- _TASK INSTRUCTIONS_
Give back exactly the lines starting at the one with "exposure_s: 1/250" and ending at the last line of the data below. Pictures are not part of the copy.

** Opening DATA SUPPLIED block **

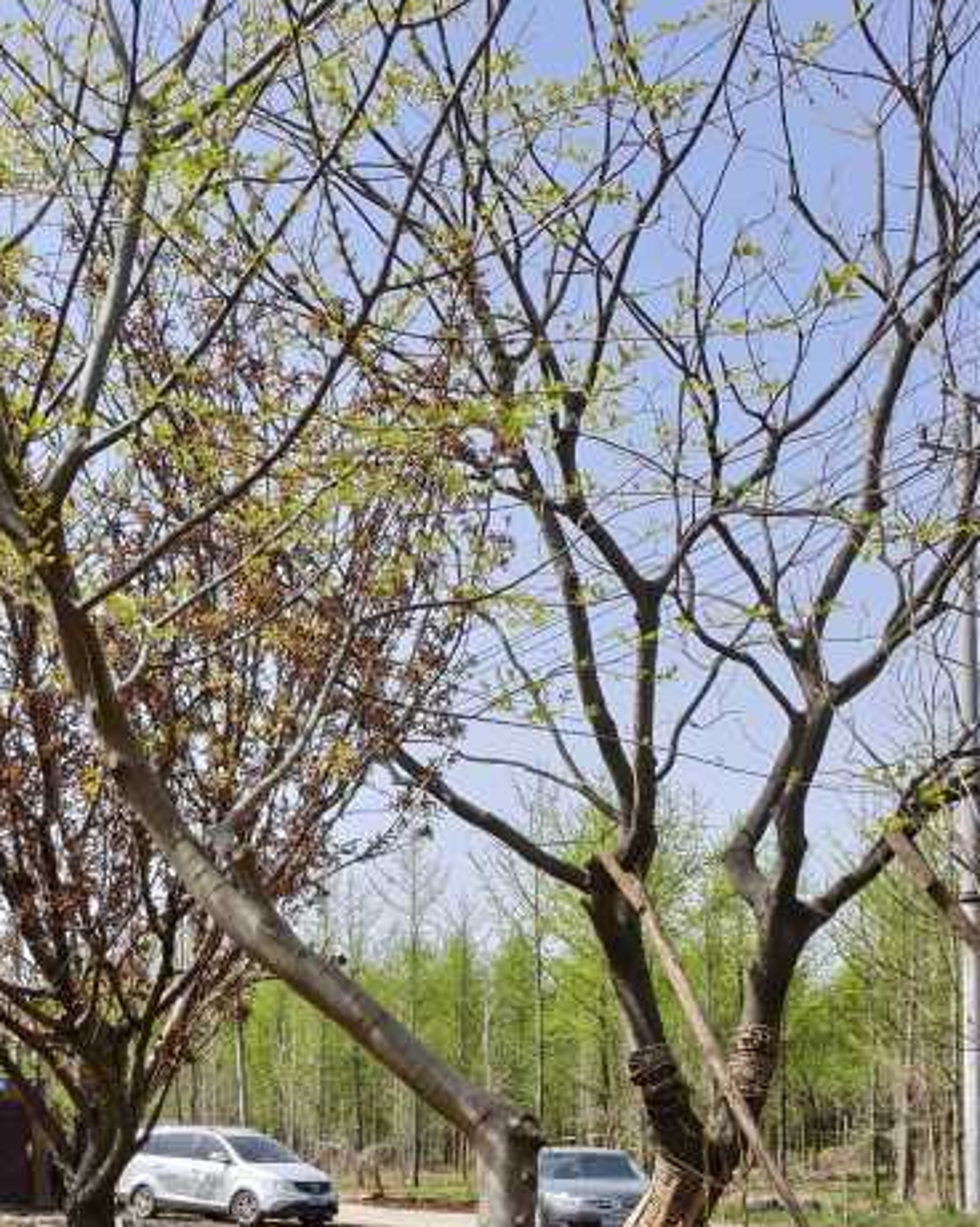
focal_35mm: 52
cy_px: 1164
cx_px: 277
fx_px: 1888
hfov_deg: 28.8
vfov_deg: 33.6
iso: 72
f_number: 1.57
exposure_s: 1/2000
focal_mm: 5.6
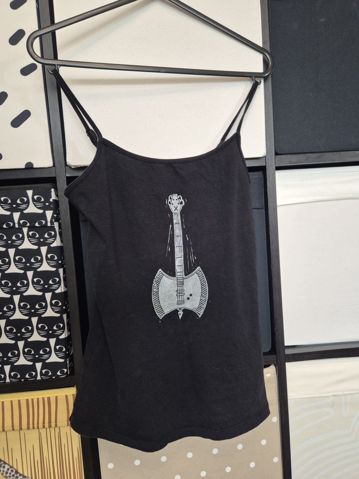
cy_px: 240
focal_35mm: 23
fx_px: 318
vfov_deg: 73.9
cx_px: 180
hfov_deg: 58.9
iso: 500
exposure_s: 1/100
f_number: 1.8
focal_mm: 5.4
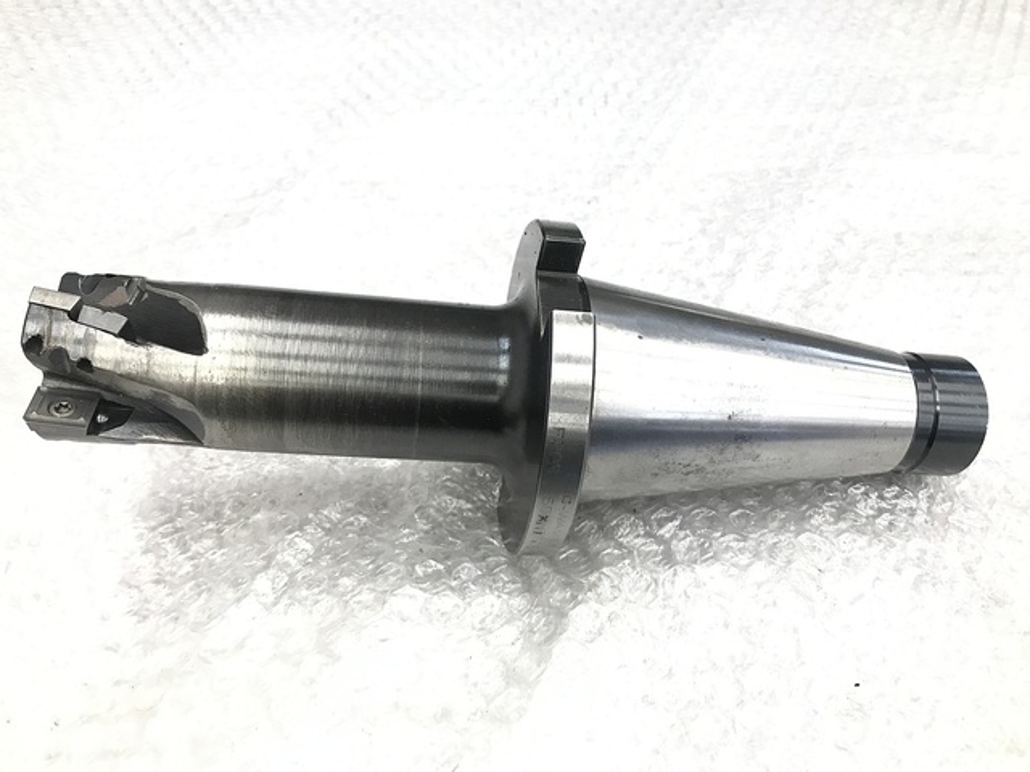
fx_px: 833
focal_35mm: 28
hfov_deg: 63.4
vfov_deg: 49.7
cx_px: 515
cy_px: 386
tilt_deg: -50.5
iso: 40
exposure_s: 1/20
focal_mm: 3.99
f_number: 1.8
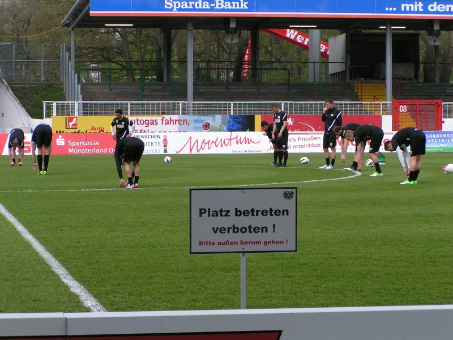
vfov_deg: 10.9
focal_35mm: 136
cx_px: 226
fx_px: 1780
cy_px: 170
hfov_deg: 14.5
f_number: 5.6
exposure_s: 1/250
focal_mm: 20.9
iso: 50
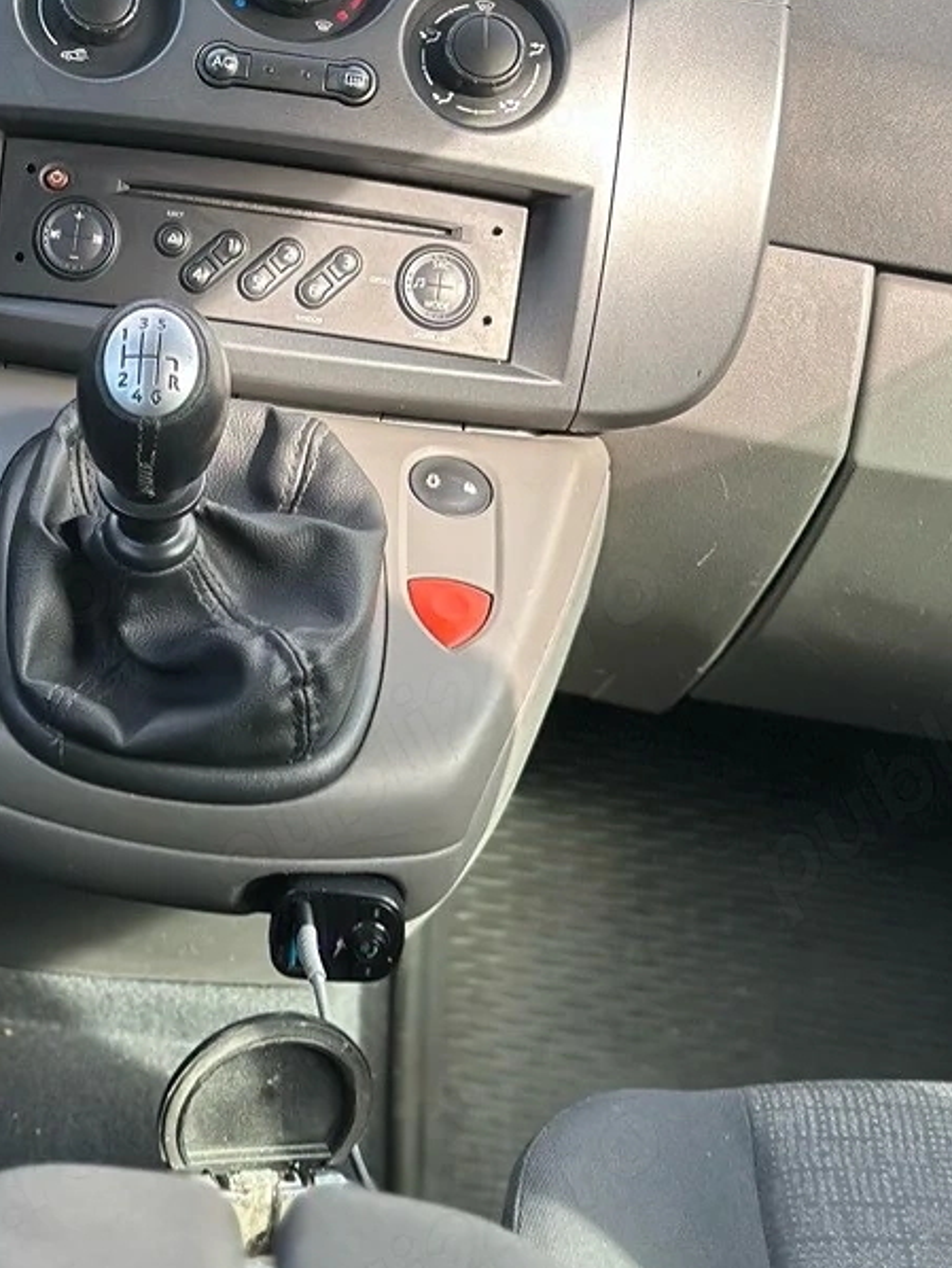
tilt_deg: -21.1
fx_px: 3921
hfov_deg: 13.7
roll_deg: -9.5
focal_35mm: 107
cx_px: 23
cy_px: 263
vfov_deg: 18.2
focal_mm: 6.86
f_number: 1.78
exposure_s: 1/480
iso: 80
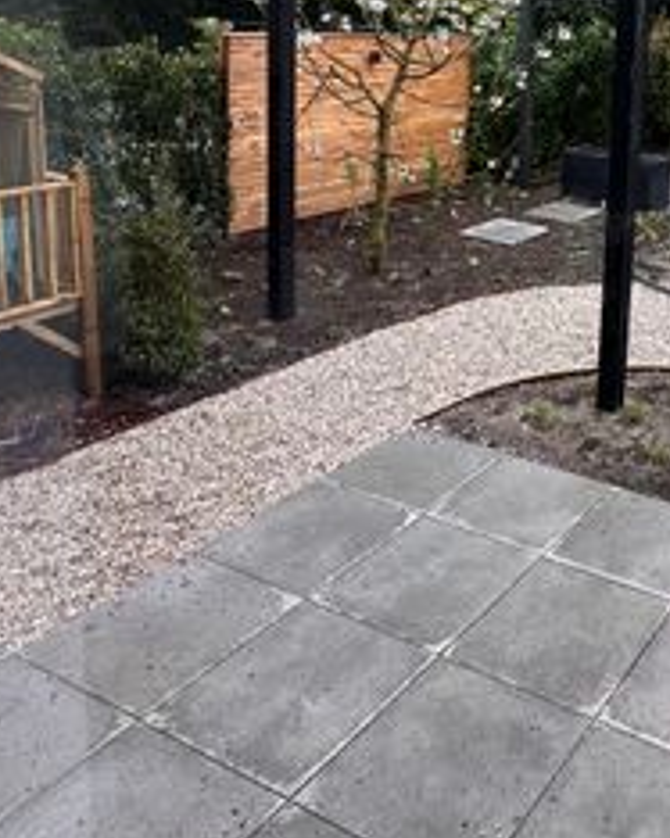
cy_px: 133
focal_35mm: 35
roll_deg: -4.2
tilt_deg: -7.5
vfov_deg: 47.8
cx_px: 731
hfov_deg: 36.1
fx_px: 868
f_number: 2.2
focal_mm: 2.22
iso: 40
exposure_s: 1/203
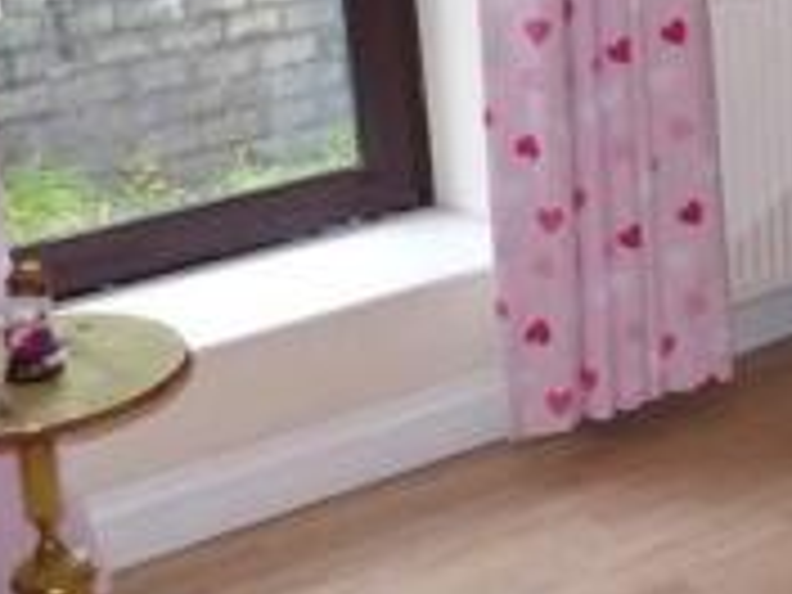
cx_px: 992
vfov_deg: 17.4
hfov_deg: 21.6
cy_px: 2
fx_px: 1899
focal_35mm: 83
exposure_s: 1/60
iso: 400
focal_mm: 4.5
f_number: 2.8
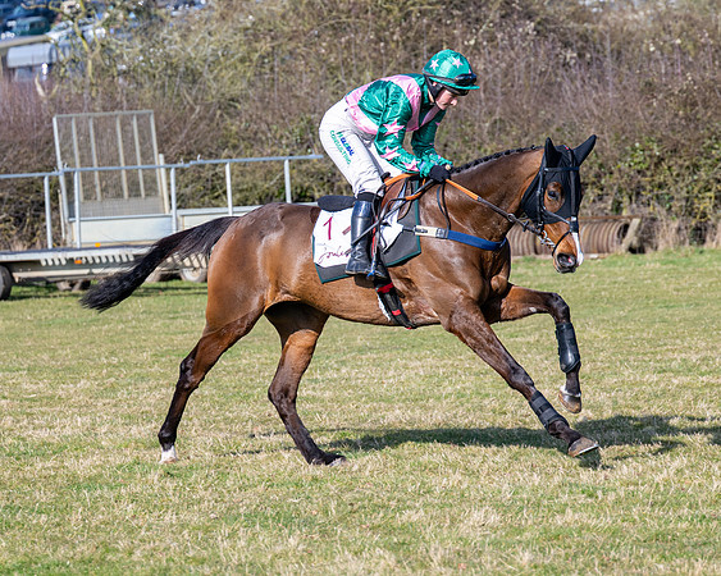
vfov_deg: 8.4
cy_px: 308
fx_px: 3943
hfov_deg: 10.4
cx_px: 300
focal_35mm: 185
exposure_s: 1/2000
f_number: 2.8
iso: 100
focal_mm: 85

** Closing DATA SUPPLIED block **

- _PROBLEM SOLUTION_
exposure_s: 1/250
focal_mm: 20.9
iso: 50
tilt_deg: -21.1
fx_px: 3921
hfov_deg: 13.7
roll_deg: -9.5
focal_35mm: 107
cx_px: 23
cy_px: 263
vfov_deg: 18.2
focal_mm: 6.86
f_number: 1.78
exposure_s: 1/480
iso: 80
cy_px: 133
focal_35mm: 35
roll_deg: -4.2
tilt_deg: -7.5
vfov_deg: 47.8
cx_px: 731
hfov_deg: 36.1
fx_px: 868
f_number: 2.2
focal_mm: 2.22
iso: 40
exposure_s: 1/203
cx_px: 992
vfov_deg: 17.4
hfov_deg: 21.6
cy_px: 2
fx_px: 1899
focal_35mm: 83
exposure_s: 1/60
iso: 400
focal_mm: 4.5
f_number: 2.8
vfov_deg: 8.4
cy_px: 308
fx_px: 3943
hfov_deg: 10.4
cx_px: 300
focal_35mm: 185
exposure_s: 1/2000
f_number: 2.8
iso: 100
focal_mm: 85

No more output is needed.